Task set -
(A) Write out the part of the Zoey Van Goey article starting at "Zoey Van Goey were an" and ending at "released in 2011.".
(B) Please rewrite the paragraph of the Zoey Van Goey article that begins "In 2007, Glasgow-based writer" more briefly, keeping its main facts.
(C) Continue the Zoey Van Goey article after its last sentence.

Page -
# # # #
Zoey Van Goey were an indie pop band from Glasgow, Scotland, made up of Matt Brennan, Michael John McCarthy, Kim Moore and Adam Scott. Brennan, McCarthy and Moore, hailing from Canada, Ireland and England respectively, formed the initial trio in Glasgow in 2006, with Scott becoming a full-fledged member in 2010. The band stopped performing in 2012. 

The band's debut single, "Foxtrot Vandals," was produced by the Belle and Sebastian frontman Stuart Murdoch, and released on seven-inch vinyl in 2007. They released another single, "Sweethearts in Disguise," on seven-inch vinyl in 2008 which was produced by Paul Savage of The Delgados. 

Their debut album, The Cage Was Unlocked All Along, also produced by Savage, was first self-released in 2009 and then re-released by Chemikal Underground Records. Their second album, Propeller Versus Wings, was released in 2011.

Press coverage
Zoey Van Goey were received onto the Scottish music scene being described as "like the Postal Service with a sense of humour," being included in national press alongside established acts such as The Chemical Brothers.

Tours and gigs
In 2007, Glasgow-based writer Alan Bissett approached the band and Y'all is Fantasy Island suggesting they perform together. In May 2007, all three performed together in a short tour of Central Scotland. The three acts, dubbed as The Super Puny Humans also performed as a collective during the concerts. 

In 2008, Zoey Van Goey played the unsigned stages of Scotland's biggest music festivals, including T in the Park, Connect Music Festival, Wickerman Festival, Live at Loch Lomond and Rock Ness.
# # # #
Stored data -
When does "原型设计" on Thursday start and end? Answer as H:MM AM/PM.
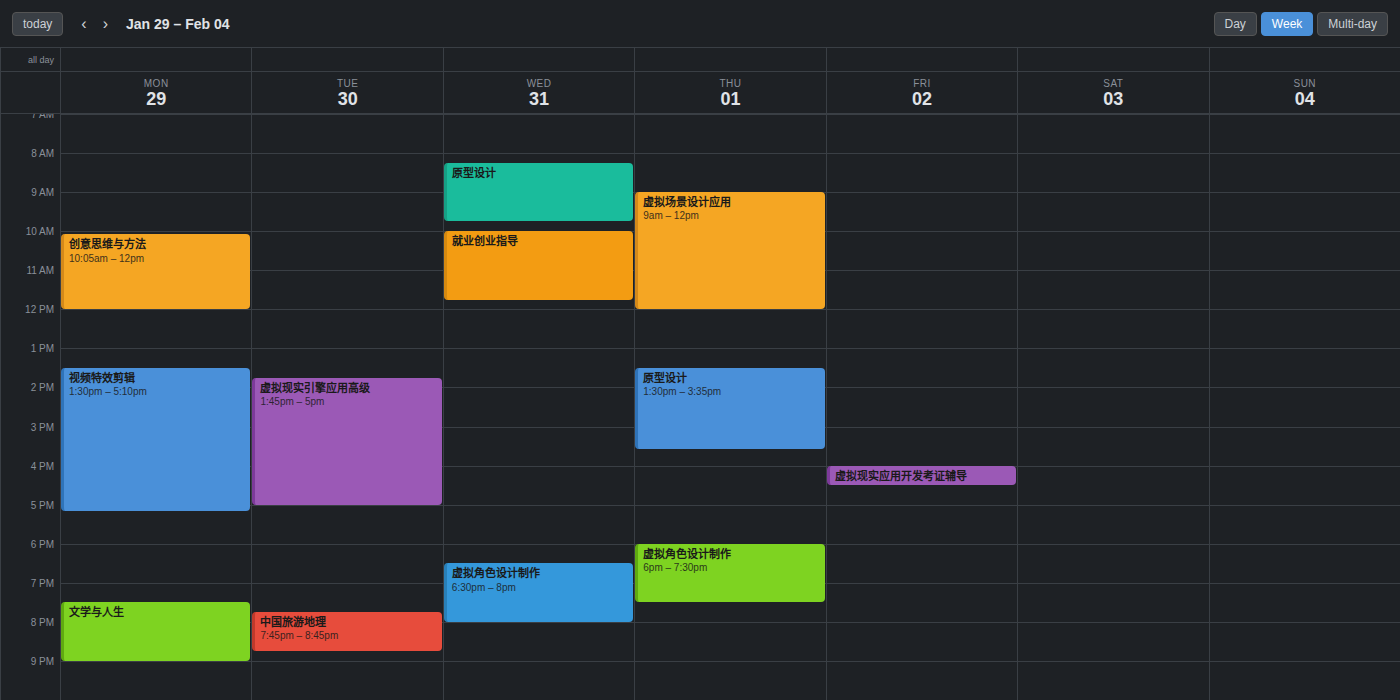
# # # #
Task-by-task answers -
(A)
Zoey Van Goey were an indie pop band from Glasgow, Scotland, made up of Matt Brennan, Michael John McCarthy, Kim Moore and Adam Scott. Brennan, McCarthy and Moore, hailing from Canada, Ireland and England respectively, formed the initial trio in Glasgow in 2006, with Scott becoming a full-fledged member in 2010. The band stopped performing in 2012. 

The band's debut single, "Foxtrot Vandals," was produced by the Belle and Sebastian frontman Stuart Murdoch, and released on seven-inch vinyl in 2007. They released another single, "Sweethearts in Disguise," on seven-inch vinyl in 2008 which was produced by Paul Savage of The Delgados. 

Their debut album, The Cage Was Unlocked All Along, also produced by Savage, was first self-released in 2009 and then re-released by Chemikal Underground Records. Their second album, Propeller Versus Wings, was released in 2011.

(B) In 2007, Glasgow writer Alan Bissett proposed performing with the band and Y'all is Fantasy Island. In May 2007 the three toured Central Scotland briefly and also played together as a collective called The Super Puny Humans.

(C)
In December 2010, Zoey Van Goey played at Bowlie 2, the All Tomorrow's Parties Festival curated by Belle and Sebastian. In  2011, Zoey Van Goey launched their new album Propeller Versus Wings and supported Belle & Sebastian on their European tour.

Discography

Singles & EPs
"Foxtrot Vandals" (2007)
"Song To The Embers" (Miaoux Miaoux remix)
"Sweethearts In Disguise" (vinyl single) (2008)
"Sweethearts In Disguise"
"Lick A 99" (Funkspiel Remix)
"Lick A 99" (Chris 'Beans' Geddes Remix) (found on a bonus CD inserted with the vinyls sold at gigs)

Albums
The Cage Was Unlocked All Along (2009)
"The Best Treasure Stays Buried"
"We Don't Have That Kind Of Bread"
"Sweethearts In Disguise"
"We All Hid In Basements"
"Two White Ghosts"
"Foxtrot Vandals"
"My Persecution Complex"
"Nae Wonder"
"Cotton Covering"
"City Is Exploding"

Propeller Versus Wings (2011)
"Mountain On Fire"
"The Cake And Eating It"
"Sackville Sun"
"My Aviator"
"Escape Maps"
"You Told The Drunks I Knew Karate"
"Little Islands"
"Extremities"
"Robot Tyrannosaur"
"Another Day Another Disaster"
"Where It Lands"

Contributions
 "Xmas in New York" Avalanche Records Alternative Christmas 2009

Other recordings
"Song To The Embers"
"Tell Me Lies"
"Jump Your Bones"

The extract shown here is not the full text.